Sunday, March 16, 2025

Nobody's Fault But Mine

From Otis Redding's last Stax recording session just before his death in a plane crash at Madison, Wisconsin in December 1967.  Composed by Otis and Steve Cropper.  What a talent lost!

Saturday, March 15, 2025

Funny Stories

 Kevin Pollak tells great stories about Don Rickles and Walter Matthau.

Friday, March 14, 2025

The Cost

Assistant Village Idiot from fifteen years ago.  AVP is now retired but was a social worker at a New Hampshire psychiatric facility.  A very thoughtful guy.  This is a piece about the fantasies we all indulge in when regarding those who can't cope in society.  He tells the stories of how two former psych patients manage in small town New England.  Sounds ideal but, as AVP reminds us, that is not reality.  It's a subject I know a bit about.

It is the ideal solution everyone is thinking about in the back of their minds when they are setting policy. This is the way life should be. This is how communities should act. It is the thought behind Tolkien's anarcho-monarchism, the idea behind the libertarians's love of small, naturalised, spontaneous solutions, the force behind all the liberal programs to teach job skills, develop natural networks of support, and have self-determination.

Wouldn't it be nice if.

It's 90% fantasy.

How would you replicate this solution in Boston? Hell, how would you replicate it in Concord? There are many, many more people out there, all of them with added difficulties - some of their own making, but many not. Making a life for all of them is an expensive proposition. In fact, it is furiously more expensive than any of you imagine. To do this right, to provide the services that people need to have a life, is well beyond our ability to fund. Well beyond. We might hope for technological solutions to bail us out over time: medications with fewer side effects, or gene manipulation to pull some of the developmental and psychiatric problems out of the equation. Better methods of incentive and persuasion to keep people in the treatment they need. New communication technologies that allow people to work without having their oddness and lack of social or employment skills show.

But for now, we have these people, and they are real people, and they are just difficult and expensive.
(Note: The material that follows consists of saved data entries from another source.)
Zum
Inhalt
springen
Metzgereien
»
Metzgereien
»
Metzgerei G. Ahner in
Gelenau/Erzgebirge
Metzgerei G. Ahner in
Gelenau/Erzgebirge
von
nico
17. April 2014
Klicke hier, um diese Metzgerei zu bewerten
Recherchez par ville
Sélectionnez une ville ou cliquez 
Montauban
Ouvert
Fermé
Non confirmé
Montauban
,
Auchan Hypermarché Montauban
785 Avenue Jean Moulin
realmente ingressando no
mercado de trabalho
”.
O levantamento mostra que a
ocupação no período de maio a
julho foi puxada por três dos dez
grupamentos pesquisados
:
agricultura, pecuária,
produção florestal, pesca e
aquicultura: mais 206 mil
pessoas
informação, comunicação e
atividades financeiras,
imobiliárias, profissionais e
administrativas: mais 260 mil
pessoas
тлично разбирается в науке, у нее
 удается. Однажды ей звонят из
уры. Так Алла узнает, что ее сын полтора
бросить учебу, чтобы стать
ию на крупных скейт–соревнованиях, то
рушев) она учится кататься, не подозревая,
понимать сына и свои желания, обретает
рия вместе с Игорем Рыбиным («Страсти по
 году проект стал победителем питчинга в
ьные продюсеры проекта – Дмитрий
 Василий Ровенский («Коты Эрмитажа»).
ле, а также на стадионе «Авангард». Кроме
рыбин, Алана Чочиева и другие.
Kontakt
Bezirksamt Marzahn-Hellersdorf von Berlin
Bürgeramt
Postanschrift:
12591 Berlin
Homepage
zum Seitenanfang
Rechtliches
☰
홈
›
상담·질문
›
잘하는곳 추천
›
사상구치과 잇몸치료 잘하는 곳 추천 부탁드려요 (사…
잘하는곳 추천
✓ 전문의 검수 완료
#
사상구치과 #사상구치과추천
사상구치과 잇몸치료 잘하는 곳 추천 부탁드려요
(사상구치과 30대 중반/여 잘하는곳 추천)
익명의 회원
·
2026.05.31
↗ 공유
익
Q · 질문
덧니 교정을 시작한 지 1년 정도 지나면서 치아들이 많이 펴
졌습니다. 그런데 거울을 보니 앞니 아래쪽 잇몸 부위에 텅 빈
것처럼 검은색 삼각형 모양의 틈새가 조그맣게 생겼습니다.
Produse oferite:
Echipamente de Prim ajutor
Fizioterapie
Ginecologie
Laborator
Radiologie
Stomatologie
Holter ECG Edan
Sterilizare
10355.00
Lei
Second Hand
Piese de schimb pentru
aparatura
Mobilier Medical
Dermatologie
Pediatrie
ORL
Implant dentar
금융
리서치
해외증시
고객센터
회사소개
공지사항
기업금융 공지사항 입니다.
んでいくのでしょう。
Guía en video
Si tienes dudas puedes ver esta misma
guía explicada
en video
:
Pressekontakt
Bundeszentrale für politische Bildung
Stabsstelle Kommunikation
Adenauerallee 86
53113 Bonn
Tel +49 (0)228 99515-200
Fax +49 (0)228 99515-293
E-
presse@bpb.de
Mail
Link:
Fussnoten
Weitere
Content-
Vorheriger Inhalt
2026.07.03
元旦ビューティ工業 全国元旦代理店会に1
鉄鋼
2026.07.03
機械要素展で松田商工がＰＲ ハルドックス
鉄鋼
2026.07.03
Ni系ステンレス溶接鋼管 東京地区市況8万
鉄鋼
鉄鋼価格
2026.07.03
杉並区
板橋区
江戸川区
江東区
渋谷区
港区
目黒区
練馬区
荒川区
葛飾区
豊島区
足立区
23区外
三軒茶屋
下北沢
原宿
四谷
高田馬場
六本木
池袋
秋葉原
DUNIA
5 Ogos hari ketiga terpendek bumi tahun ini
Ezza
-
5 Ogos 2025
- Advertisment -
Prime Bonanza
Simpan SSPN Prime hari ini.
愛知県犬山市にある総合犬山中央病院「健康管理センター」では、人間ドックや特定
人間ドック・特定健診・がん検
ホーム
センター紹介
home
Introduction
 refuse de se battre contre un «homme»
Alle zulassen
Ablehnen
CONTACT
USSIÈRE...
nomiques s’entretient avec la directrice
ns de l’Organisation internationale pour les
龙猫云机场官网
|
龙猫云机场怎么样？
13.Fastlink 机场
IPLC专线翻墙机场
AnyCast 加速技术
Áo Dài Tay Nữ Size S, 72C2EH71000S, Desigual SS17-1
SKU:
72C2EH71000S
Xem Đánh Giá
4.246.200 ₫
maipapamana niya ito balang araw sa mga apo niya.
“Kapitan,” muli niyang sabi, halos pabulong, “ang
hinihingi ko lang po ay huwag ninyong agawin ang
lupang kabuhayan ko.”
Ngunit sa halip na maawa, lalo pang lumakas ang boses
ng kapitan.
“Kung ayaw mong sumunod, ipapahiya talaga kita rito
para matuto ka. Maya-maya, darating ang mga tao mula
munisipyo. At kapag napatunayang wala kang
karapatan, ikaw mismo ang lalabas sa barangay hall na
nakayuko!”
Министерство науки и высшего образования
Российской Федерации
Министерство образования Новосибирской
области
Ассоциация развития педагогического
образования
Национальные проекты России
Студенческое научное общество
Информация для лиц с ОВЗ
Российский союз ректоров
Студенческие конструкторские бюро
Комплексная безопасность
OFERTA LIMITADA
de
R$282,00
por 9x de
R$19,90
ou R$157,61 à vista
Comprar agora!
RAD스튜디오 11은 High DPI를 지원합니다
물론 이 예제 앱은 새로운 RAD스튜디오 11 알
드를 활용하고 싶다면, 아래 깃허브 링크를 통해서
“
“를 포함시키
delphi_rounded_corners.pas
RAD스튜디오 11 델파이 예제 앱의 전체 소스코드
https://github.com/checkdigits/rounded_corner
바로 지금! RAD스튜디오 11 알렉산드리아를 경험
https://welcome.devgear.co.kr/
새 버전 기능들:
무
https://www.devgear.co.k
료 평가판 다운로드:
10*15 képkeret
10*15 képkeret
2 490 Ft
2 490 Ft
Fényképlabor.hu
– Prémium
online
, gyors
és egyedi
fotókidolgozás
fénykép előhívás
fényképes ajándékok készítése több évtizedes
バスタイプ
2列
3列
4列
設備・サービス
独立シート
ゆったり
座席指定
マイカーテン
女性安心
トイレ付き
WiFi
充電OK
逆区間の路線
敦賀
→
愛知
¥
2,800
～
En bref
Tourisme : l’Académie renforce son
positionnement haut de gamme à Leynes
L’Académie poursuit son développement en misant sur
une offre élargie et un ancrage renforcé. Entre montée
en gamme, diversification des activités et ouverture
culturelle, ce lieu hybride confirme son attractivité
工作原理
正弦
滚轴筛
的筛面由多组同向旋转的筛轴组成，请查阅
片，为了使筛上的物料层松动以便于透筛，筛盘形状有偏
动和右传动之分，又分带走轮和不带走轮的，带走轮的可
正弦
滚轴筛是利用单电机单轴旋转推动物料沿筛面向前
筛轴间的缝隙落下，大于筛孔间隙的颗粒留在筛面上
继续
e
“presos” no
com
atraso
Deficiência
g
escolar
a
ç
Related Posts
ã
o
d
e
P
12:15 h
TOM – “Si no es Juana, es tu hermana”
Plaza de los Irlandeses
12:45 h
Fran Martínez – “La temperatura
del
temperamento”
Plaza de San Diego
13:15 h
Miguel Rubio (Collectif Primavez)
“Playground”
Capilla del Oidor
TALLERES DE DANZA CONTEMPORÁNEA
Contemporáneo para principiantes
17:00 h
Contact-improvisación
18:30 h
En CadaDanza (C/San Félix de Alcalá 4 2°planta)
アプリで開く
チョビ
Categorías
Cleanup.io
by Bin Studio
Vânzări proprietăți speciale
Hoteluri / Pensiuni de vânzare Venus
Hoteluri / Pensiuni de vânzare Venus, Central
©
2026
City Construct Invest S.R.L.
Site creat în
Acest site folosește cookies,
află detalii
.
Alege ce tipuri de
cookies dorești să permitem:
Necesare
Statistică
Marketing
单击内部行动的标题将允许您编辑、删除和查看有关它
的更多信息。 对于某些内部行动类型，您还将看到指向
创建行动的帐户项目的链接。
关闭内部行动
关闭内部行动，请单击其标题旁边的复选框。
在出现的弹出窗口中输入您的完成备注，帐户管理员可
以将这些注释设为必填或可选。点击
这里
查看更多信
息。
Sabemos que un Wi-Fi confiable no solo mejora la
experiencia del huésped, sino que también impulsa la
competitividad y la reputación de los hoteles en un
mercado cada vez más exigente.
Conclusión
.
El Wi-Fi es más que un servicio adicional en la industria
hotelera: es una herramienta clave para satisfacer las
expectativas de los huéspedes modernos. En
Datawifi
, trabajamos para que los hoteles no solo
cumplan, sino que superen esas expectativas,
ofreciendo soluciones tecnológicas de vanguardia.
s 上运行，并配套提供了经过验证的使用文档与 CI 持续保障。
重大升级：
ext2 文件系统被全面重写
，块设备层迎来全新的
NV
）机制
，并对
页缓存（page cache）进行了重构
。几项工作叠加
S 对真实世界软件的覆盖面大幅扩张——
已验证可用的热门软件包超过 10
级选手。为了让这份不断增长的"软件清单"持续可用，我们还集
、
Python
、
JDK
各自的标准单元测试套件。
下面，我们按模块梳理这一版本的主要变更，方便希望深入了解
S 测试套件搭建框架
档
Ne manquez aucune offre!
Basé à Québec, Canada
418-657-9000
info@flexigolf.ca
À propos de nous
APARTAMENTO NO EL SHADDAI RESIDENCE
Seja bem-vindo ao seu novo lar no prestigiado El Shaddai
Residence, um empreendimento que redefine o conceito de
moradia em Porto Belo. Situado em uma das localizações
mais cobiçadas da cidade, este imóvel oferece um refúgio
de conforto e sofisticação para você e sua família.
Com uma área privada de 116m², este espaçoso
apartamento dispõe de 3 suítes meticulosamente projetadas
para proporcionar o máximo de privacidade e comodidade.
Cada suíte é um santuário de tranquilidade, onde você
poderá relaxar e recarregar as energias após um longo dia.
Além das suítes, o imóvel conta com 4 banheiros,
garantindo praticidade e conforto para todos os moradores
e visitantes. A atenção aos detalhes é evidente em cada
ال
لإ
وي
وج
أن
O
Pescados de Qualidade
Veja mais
Conservatives and liberals have their separate ways of screwing this up. Small-government types entertain the fantasy that a lot of this would work itself out if people were more self-reliant - if individuals and families stepped up and made these natural solutions happen. They have a point, of course. I am very reluctant to apply for disability benefits for young people, knowing that this dooms them to a rather meager, helpless life in many cases. A lot of people could indeed smarten up and fly right if they had to. The risk of that is, some people can't, even with significant family support, or can't quite, and pushing them out into the world is merely kicking them when they are down. And let me assure you, you don't know which one's are which.

Liberals feel your pain, and in their kind-heartedness think we could do what is necessary if we would just try harder. They also have no idea how extensive the problems are. But you can see how they sense it at a distance, because a lot of them move into parts of the human-services bureaucracy where they are no longer providing services. They set up information clearinghouses, in order to connect people to services that already exist. They go into advocacy, trying to get this miserly, uncaring society to see how much we need to increase our support and grow new programs. They believe that if we all just pull together, dammit, we could make this pretty good. And so human service bureaucracies, and non-profits supported by government money, become about 50% people not doing anything that actually provides services. They go to meetings a lot.